**Document passage**

Can you tell the difference between a human voice and an AI voice?

It’s not as easy as you might suspect. A year ago, researchers at University College London found that AI-generated speech was realistic enough to fool listeners almost 25% of the time — and the technology has only improved since then. It now takes “about a minute to two minutes of a person’s voice” to create a convincing but fake AI voice using tools widely available online, according to computer science professor Hany Farid.

As generative AI continues to improve, synthetic audio will sound more and more like we do. But while advanced text-to-speech and speech-to-speech capabilities are a promising development with widespread potential for our work and lives — creators like podcasters can easily fix flubbed lines in post-production, and people with ALS are recreating their lost voices — it’s also introduced new concerns about how AI audio could be used maliciously.

Deepfake audio has dominated headlines as the cause for voice cloning and robocall scams, as well as fears of campaign misinformation during an election year. Meanwhile, researchers and startups are developing methods to detect deepfake audio, using a variety of techniques like sensing acoustic signals, metadata and artifact analysis, or searching for missing frequencies with machine learning models.

Even though AI is getting remarkably good at replicating human speech, there are still a few telltale signs for telling them apart. Here are three ways to help you recognize whether you’re listening to a deepfake voice or a real person.

1. Flat Speaking Tone

Emotion and sentiment are especially difficult to get right in AI-generated audio. When people talk to each other, they express their opinions and feelings through tonal shifts, emotional signals, and countless small but significant changes to their speech. If a voice sounds awkwardly flat and dry — or phrases don’t match up with the emotional delivery, like a sentence ending with an upwards lilt to imply a question that isn’t there — that’s a potential sign of a deepfake AI voice.

**Set problem**
Duplicate the part of the AI-voice passage starting with "As generative AI" and going on through "be used maliciously.", word for word.

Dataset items
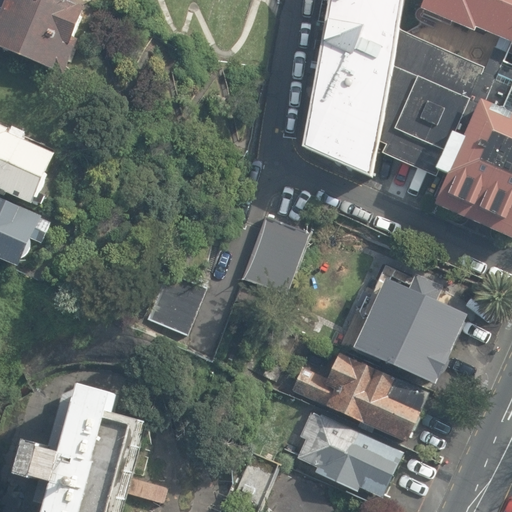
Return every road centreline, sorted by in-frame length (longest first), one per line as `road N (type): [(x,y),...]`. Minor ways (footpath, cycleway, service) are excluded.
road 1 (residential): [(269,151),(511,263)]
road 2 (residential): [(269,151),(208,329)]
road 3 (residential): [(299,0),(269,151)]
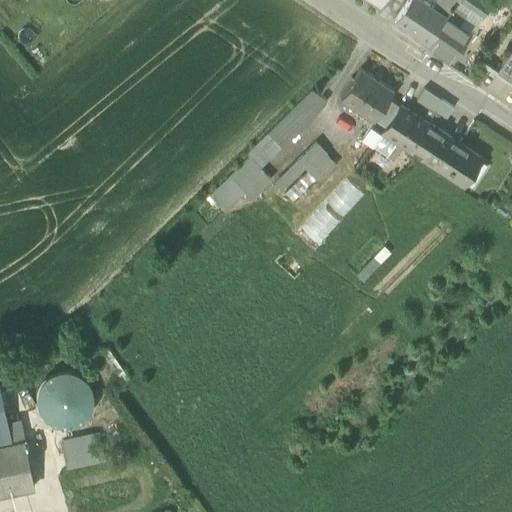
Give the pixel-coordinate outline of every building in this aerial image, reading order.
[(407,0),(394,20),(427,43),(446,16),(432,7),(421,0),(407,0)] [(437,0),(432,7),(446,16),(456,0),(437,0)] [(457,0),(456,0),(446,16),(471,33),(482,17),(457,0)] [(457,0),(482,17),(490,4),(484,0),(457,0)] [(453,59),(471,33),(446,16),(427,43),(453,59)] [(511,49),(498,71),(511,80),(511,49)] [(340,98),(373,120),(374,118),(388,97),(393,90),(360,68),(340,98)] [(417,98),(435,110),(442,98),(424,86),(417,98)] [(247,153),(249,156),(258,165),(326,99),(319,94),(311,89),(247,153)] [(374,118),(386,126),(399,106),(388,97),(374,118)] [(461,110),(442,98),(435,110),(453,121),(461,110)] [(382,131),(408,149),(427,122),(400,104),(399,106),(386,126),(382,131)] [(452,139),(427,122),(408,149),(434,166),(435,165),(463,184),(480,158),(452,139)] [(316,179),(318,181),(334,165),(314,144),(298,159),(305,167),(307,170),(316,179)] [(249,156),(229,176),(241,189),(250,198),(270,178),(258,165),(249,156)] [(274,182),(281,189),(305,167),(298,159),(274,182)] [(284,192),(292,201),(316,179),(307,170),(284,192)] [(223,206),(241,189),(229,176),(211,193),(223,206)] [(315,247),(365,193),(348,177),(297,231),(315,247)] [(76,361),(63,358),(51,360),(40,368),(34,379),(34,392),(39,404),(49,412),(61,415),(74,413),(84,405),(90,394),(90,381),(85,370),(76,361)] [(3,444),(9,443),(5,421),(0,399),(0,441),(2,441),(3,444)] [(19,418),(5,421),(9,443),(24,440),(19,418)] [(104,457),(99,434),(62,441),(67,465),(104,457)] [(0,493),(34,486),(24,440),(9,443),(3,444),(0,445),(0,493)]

**Solution below**
As generative AI continues to improve, synthetic audio will sound more and more like we do. But while advanced text-to-speech and speech-to-speech capabilities are a promising development with widespread potential for our work and lives — creators like podcasters can easily fix flubbed lines in post-production, and people with ALS are recreating their lost voices — it’s also introduced new concerns about how AI audio could be used maliciously.